047 What can be Gained from the General Physical Examination of Alert Patients with Potential Cervical Spine Injury?
Stiell IG, Clement C, Worthington JR, Schull M, Eisenhauer M, MacPhail I, Cass D, Rowe BH, Battram E, Bandiera G, Brison R, McKnight RD, for the CCC Study Group. Division of Emergency Medicine, University of Ottawa. Ottawa, ON.

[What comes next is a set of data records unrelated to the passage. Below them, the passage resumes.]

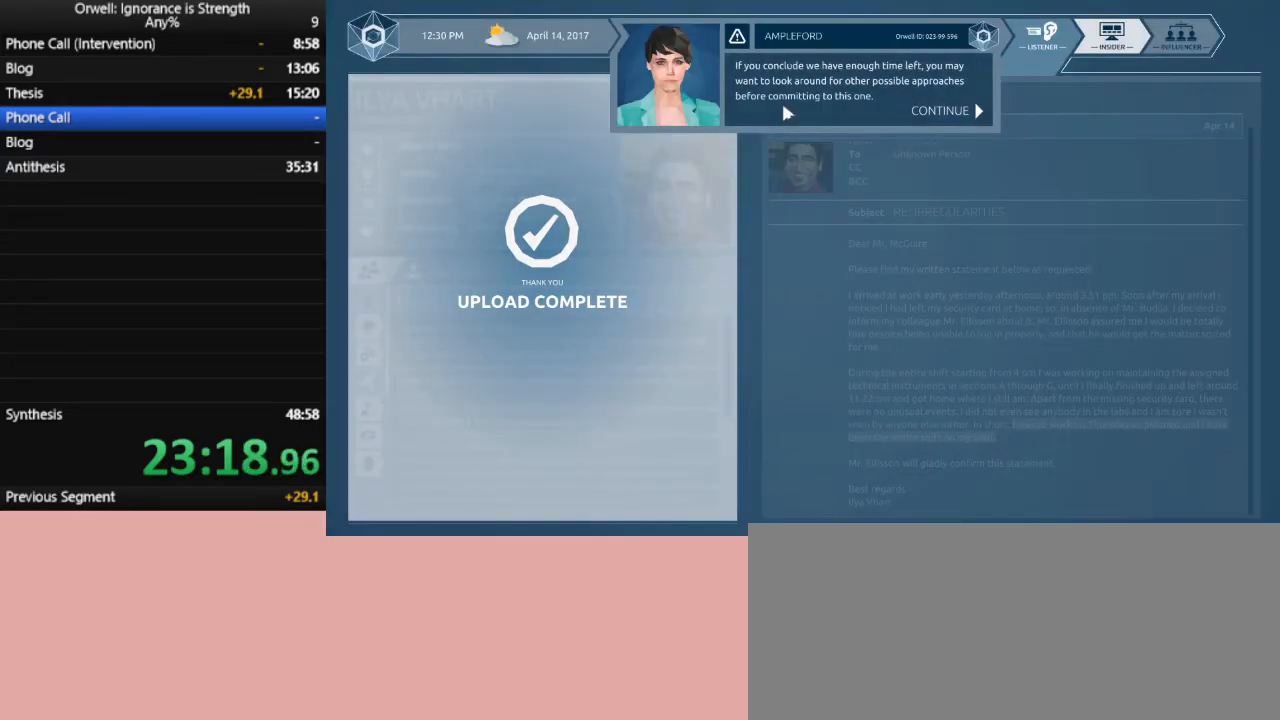
{"keys": [], "mouse": ["left"], "events": [[67, "mouse_left", "down"], [150, "mouse_left", "up"], [300, "mouse_left", "down"], [383, "mouse_left", "up"], [483, "mouse_left", "down"]]}
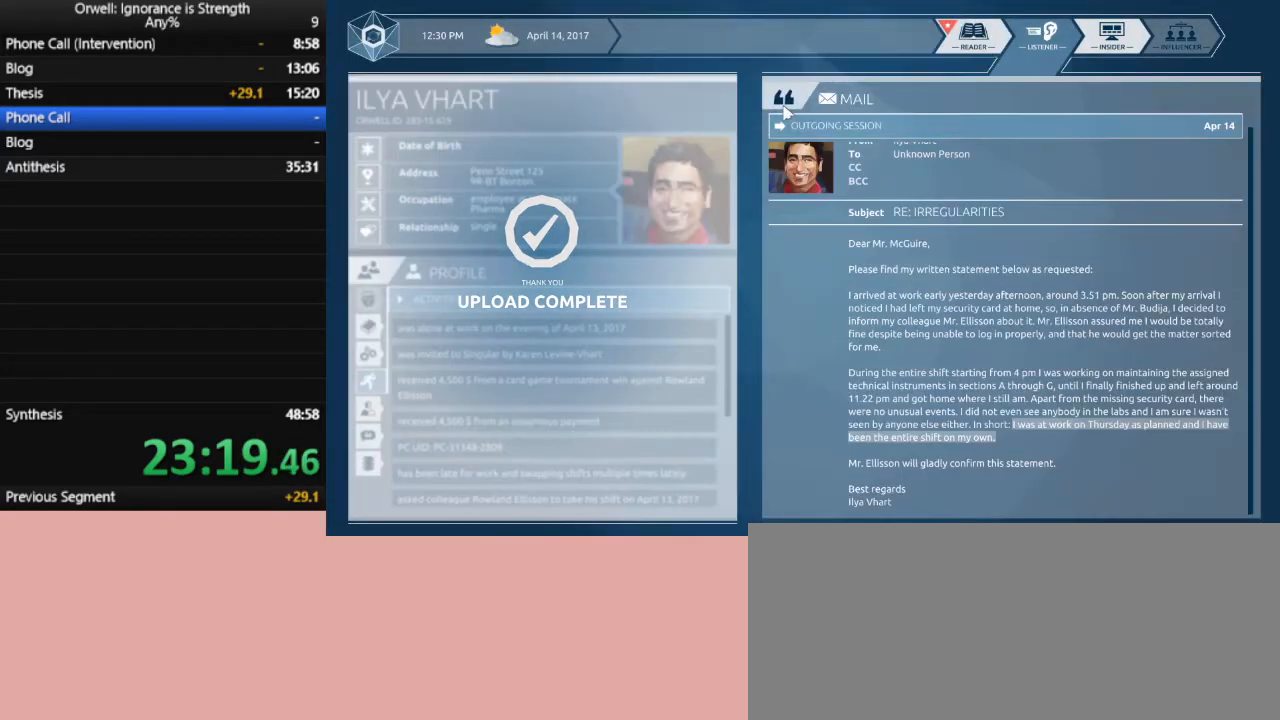
{"keys": [], "mouse": [], "events": [[83, "mouse_left", "up"]]}
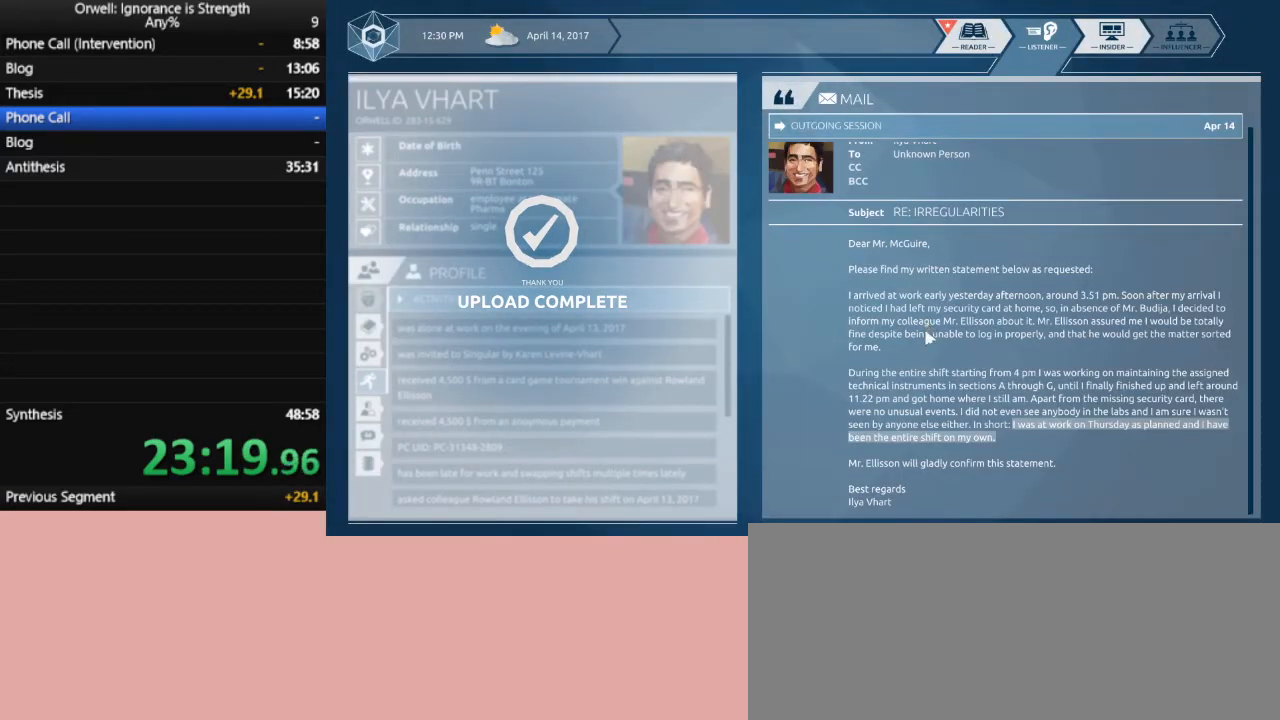
{"keys": [], "mouse": [], "events": []}
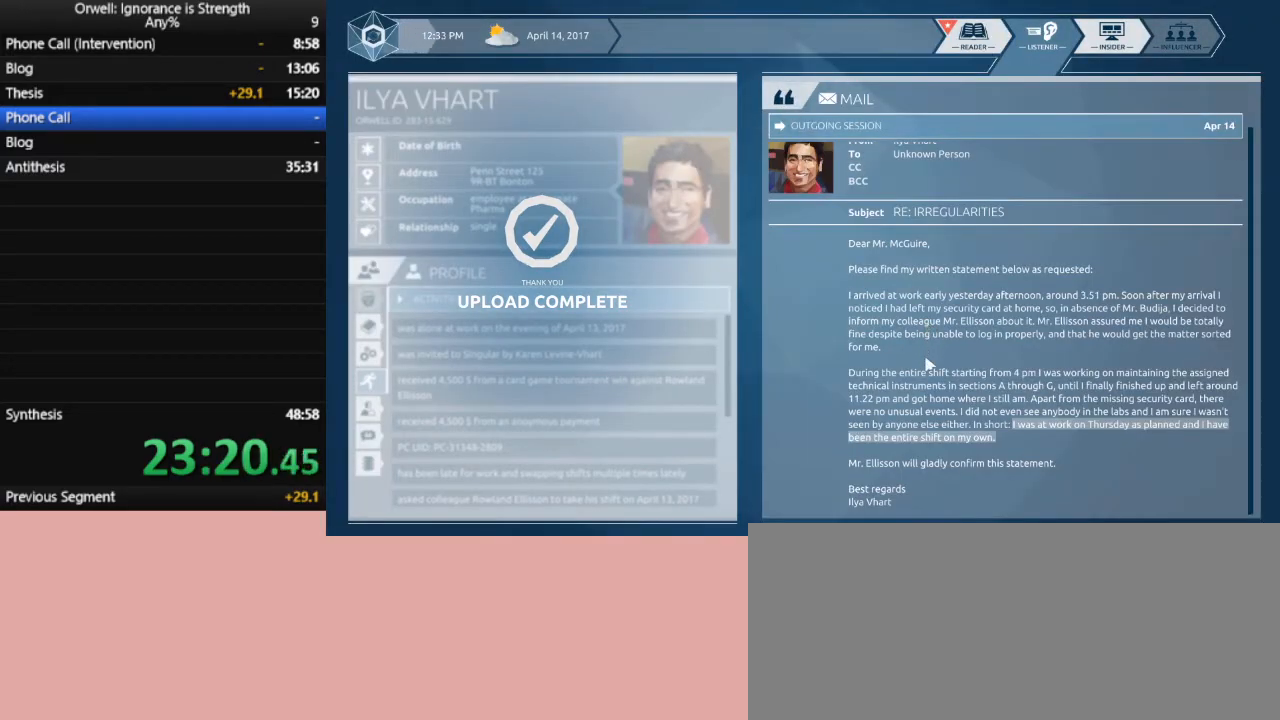
{"keys": [], "mouse": [], "events": []}
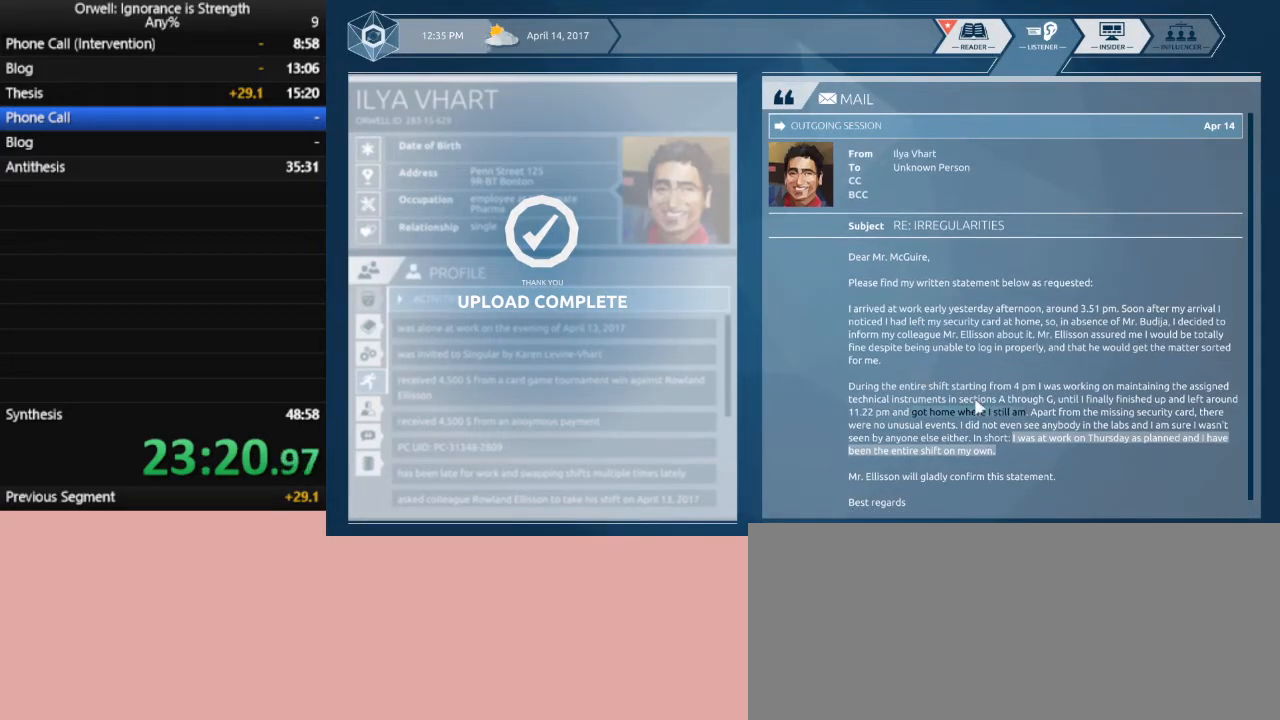
{"keys": [], "mouse": ["left"], "events": [[167, "mouse_left", "down"], [217, "mouse_left", "up"], [500, "mouse_left", "down"]]}
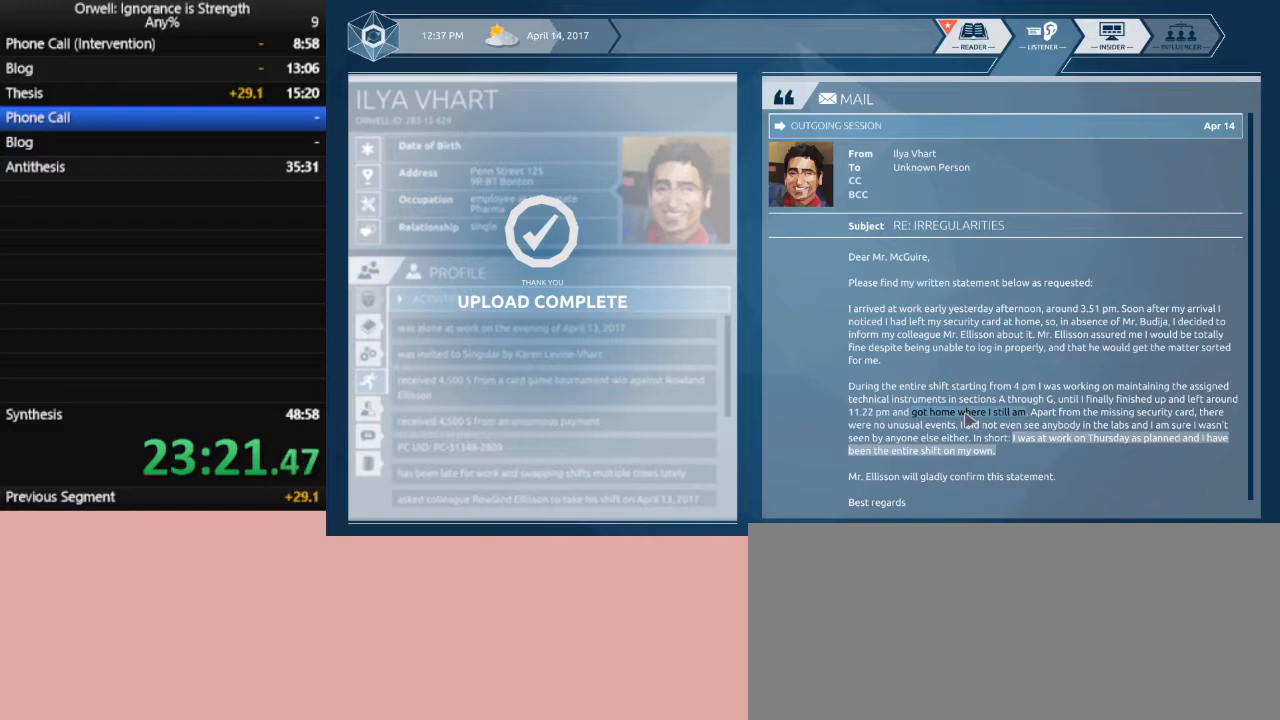
{"keys": [], "mouse": ["left"], "events": []}
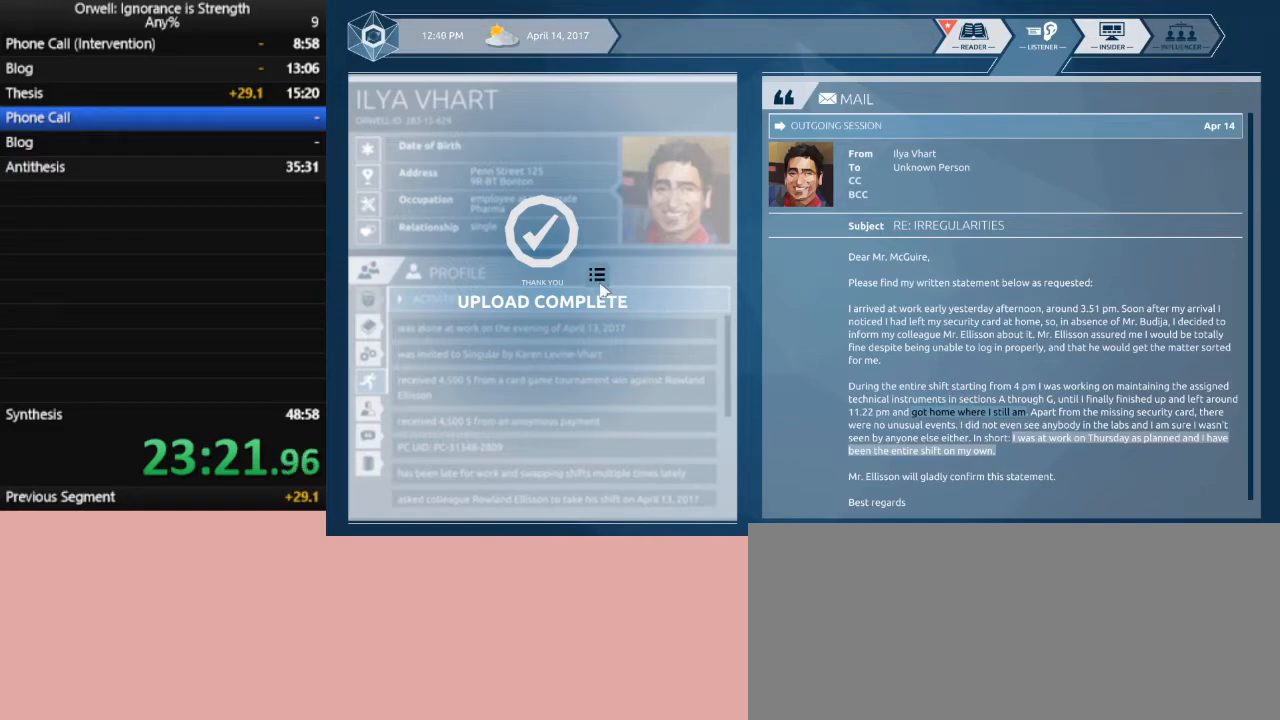
{"keys": [], "mouse": ["left"], "events": []}
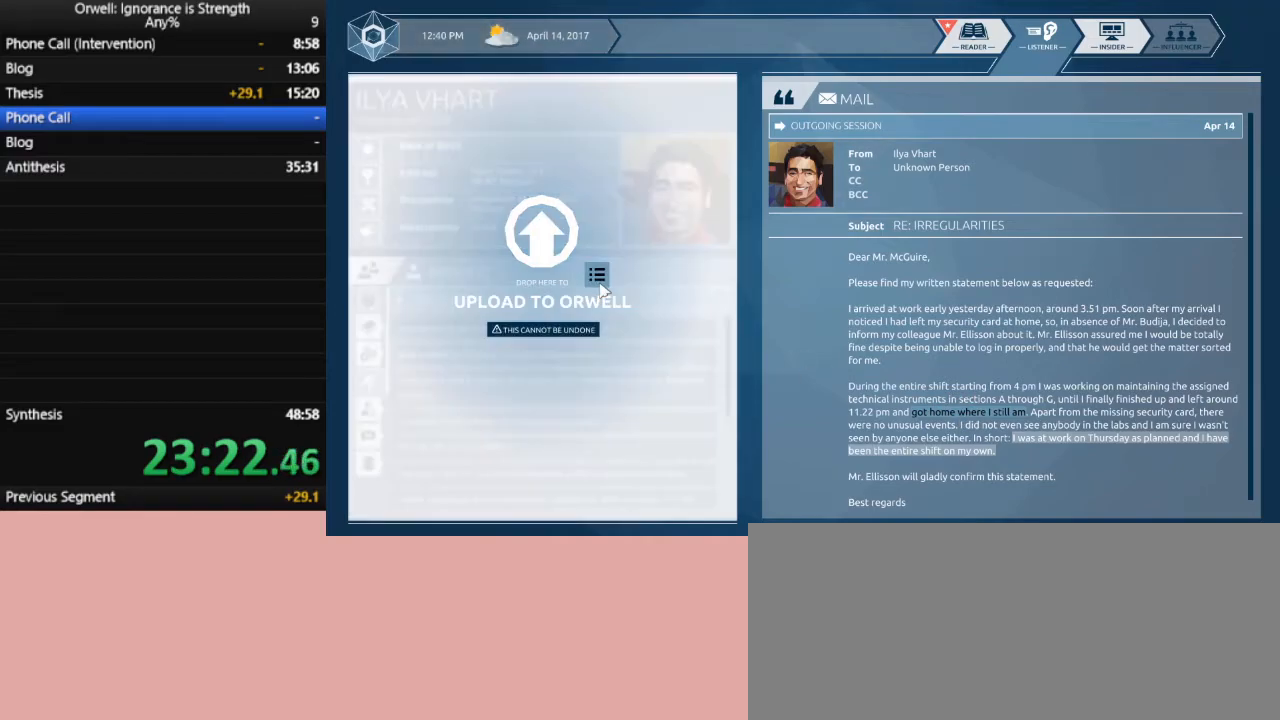
{"keys": [], "mouse": [], "events": [[117, "mouse_left", "up"]]}
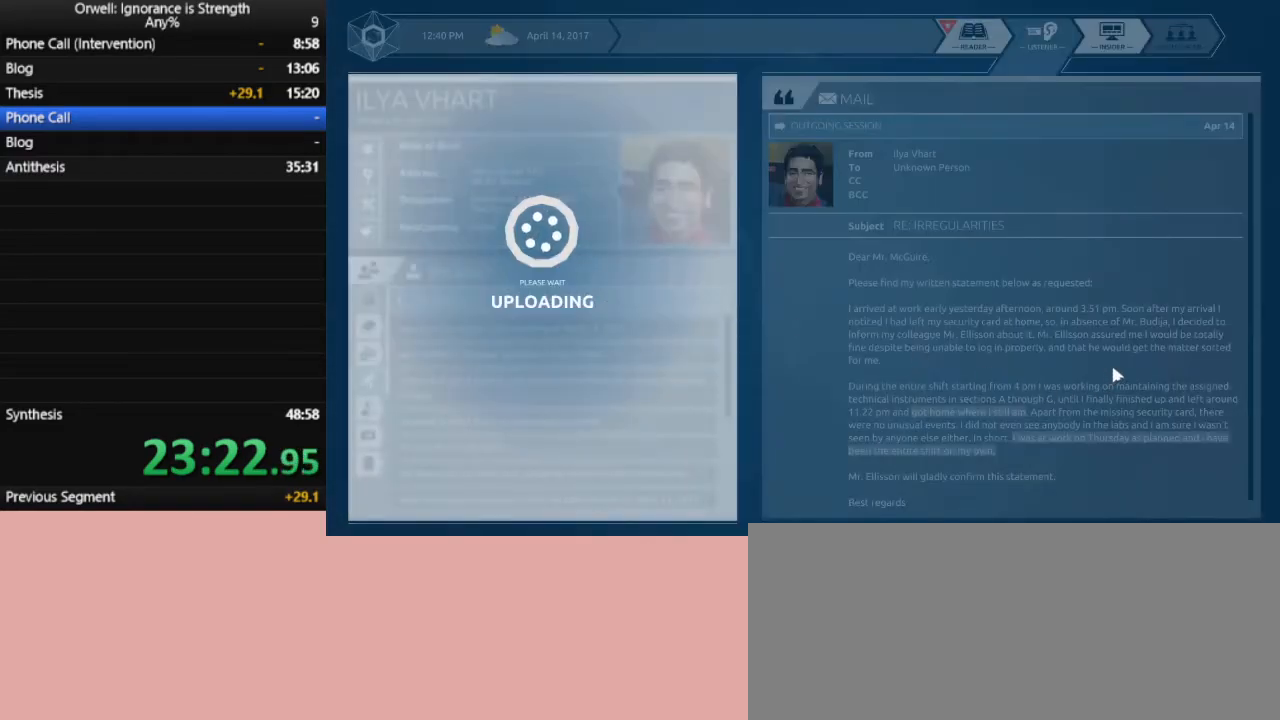
{"keys": [], "mouse": [], "events": []}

OBJECTIVES: In the assessment of potential C-spine injury patients, what can be gained from the general physical examination? This study evaluated the accuracy and reliability of common physical signs. METHODS: This prospective cohort study was conducted in 10 tertiary care EDs and involved alert (GCS 15) and stable adult trauma patients. MDs performed a standardized exam for: patient position, distracting painful injuries, unreliability due to ethanol/drug intoxication, visible facial injury, visible head injury, motor deficit in extremities, sensory deficit in extremities. 2nd physicians performed interobserver assessments in 150 cases. Patients underwent radiography to determine the outcome, clinically important C-spine injury. Analyses included univariate association, kappa, sensitivity, specificity, odds ratio by multivariate logistic regression. RESULTS: The 8,924 patients enrolled over 36 months had mean age 36.8 and 1.7% had important C-spine injury. The Table shows % of C-spine injury (N = 151) and non-injury (N = 8773) patients with the findings, p-value, kappa, sensitivity, specificity, adjusted odds ratio.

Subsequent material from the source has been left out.